The Last Night of Childhood (Uşaqlığın son gecəsi) is a Soviet film of 1968 by Azerbaijani director Arif Babayev produced by the film studio Azerbaijanfilm. The film is based on the story of the same name by Magsud Ibrahimbeyov, published in the same year. The film premiered on January 26, 1970, in Moscow.

== Plot ==
Murad and Rustam are cousins. Murad just finished school. However, he failed to enter the institute. Rustam, who just graduated from the institute, works as a construction foreman at a meat processing plant. He arranges Murad there as ordinary workers. But it soon becomes clear that not everything is going smoothly at the meat processing plant. The fact is that the foreman of the night shift Rufat secretly steals meat with his accomplices at night. One night Murad sees it. But Rufat threatens Murad and he promises not to tell anyone. Rustam is soon appointed head of the night shift.

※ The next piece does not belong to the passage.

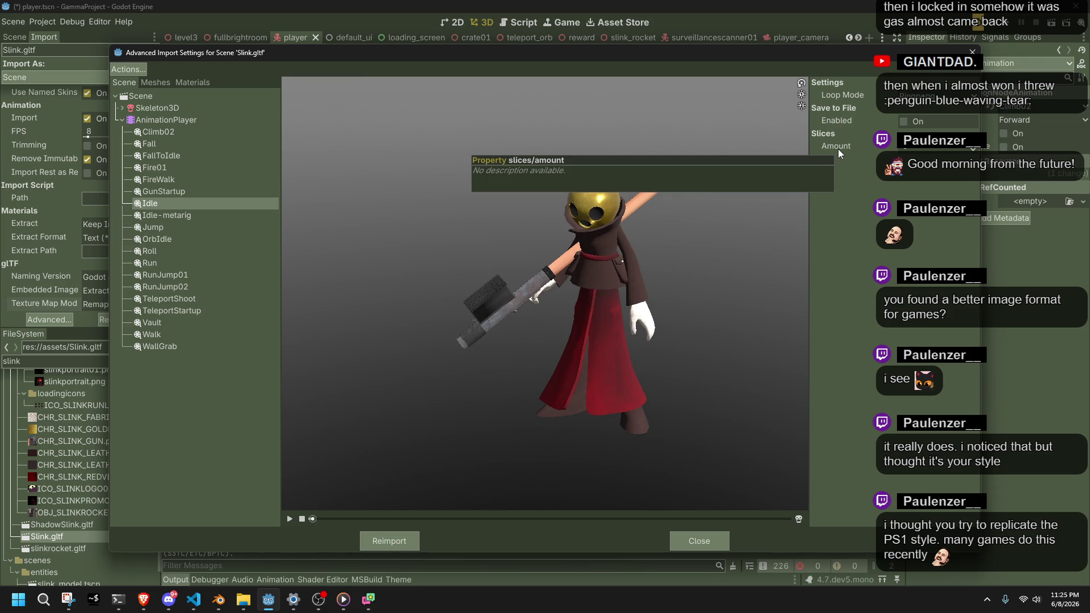
click(166, 191)
click(165, 166)
click(162, 132)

Rufat understands that such a replacement can ruin everything for them. Then he resorts to the help of his accomplice Elya. Knowing that Rustam has feelings for her, he asks her to steal the keys to the warehouse from Rustam. However, Murad tells everything to Rustam. They find Rufat at the crime scene...

== Cast ==
- Anvar Hasanov — Murad
- Sayavush Shafiyev — Rustam
- Ataya Aliyeva — Mansoura
- Torekhanim Zeynalova - grandmother
- Alakbar Seyfi — Ismayil
- Khosrov Abdullayev — Majnun
- Tofig Mirzoyev — Rufat
- Megi Kejeradze - Elya
- Gorkhmaz Atakishiyev — Zaur
- Mammadsadiq Nuriyev — Davud
- Insaf Mammadova — Sevda
- Yusif Valiyev — senior executive
- Rafik Taghiyev — driver
- Malik Dadashov — Nagiyev
- Mukhtar Maniyev — Tahir

== Awards ==
In 1969, at the III Film Festival of the Republics of Transcaucasia and Ukraine in Kyiv, the film was noted as the best for children and youth. Diplomas were also awarded to actor Anvar Hasanov and composer Polad Bulbul-ogly (for the best musical score for the film).

== Interesting facts ==
- The film is the first acting work of the People's Artist of Azerbaijan Samandar Rzayev (one of the two policemen at the very beginning of the film).
- According to the People's Artist of Azerbaijan Anvar Hasanov, many viewers remember him precisely for the role of Murad from this film, although this is the third film with the participation of a film actor.